Add the fudge ribbon
- Drizzle the slightly cooled hot fudge sauce over the vanilla layer to form a ribbon. Freeze for 15 minutes to lock it in before adding strawberry ice cream.
Layer strawberry ice cream and freeze fully
- Spread the slightly softened strawberry ice cream over the fudge layer and smooth the top, then cover with plastic wrap. Freeze for at least 4 hours or overnight until fully set.
Unmold and finish with whipped cream and sprinkles
- Run a warm knife around the edge, release the springform, and transfer the cake to a serving plate. Work quickly so the edges release cleanly and the slice stays neat.
Serve
- Pipe whipped cream swirls around the top edge and scatter sprinkles across the center. Slice with a hot knife and serve immediately for crisp layers and clean cuts.
Notes
For the cleanest slices, slightly warm the knife under hot water and wipe between cuts.

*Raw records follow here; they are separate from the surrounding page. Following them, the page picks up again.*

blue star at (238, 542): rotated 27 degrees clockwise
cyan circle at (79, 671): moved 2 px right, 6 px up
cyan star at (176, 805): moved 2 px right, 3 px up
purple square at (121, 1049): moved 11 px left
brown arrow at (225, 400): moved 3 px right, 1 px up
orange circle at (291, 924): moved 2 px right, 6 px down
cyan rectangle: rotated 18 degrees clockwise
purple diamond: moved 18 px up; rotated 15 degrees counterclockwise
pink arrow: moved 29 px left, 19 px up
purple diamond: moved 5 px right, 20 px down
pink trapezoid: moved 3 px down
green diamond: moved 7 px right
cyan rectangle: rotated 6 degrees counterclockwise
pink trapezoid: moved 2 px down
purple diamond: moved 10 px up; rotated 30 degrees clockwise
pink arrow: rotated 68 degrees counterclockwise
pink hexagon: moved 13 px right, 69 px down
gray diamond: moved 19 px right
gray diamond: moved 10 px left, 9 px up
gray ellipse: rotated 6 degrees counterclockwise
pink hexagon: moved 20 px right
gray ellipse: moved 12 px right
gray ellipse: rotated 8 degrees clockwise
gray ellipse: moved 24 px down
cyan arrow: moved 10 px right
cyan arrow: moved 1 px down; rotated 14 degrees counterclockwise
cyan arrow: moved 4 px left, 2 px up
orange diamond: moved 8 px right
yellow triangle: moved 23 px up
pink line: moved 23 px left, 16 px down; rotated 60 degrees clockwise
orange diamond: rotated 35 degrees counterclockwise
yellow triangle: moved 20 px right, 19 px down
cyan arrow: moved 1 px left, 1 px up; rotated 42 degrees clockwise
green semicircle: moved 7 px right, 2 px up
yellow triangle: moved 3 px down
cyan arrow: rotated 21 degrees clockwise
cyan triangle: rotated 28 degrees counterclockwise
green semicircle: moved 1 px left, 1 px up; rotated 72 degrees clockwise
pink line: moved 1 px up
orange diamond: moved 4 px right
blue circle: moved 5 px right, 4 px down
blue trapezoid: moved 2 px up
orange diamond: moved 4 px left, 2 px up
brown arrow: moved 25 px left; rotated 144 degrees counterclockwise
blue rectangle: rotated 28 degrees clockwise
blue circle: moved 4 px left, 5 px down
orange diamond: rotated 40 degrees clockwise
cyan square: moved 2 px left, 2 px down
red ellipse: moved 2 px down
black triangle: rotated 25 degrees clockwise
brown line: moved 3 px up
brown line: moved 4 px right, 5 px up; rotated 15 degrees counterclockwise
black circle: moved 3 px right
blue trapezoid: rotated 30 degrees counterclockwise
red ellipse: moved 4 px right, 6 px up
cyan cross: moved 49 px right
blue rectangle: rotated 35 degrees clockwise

Store the assembled cake covered in the freezer for up to 2 weeks; it does not require thawing, but let it sit 5–10 minutes before slicing. Freezing for longer is fine, but texture can soften after extended time. For a lighter option, swap one ice cream layer for reduced-fat vanilla or strawberry ice cream (texture will still be layered, but slightly softer).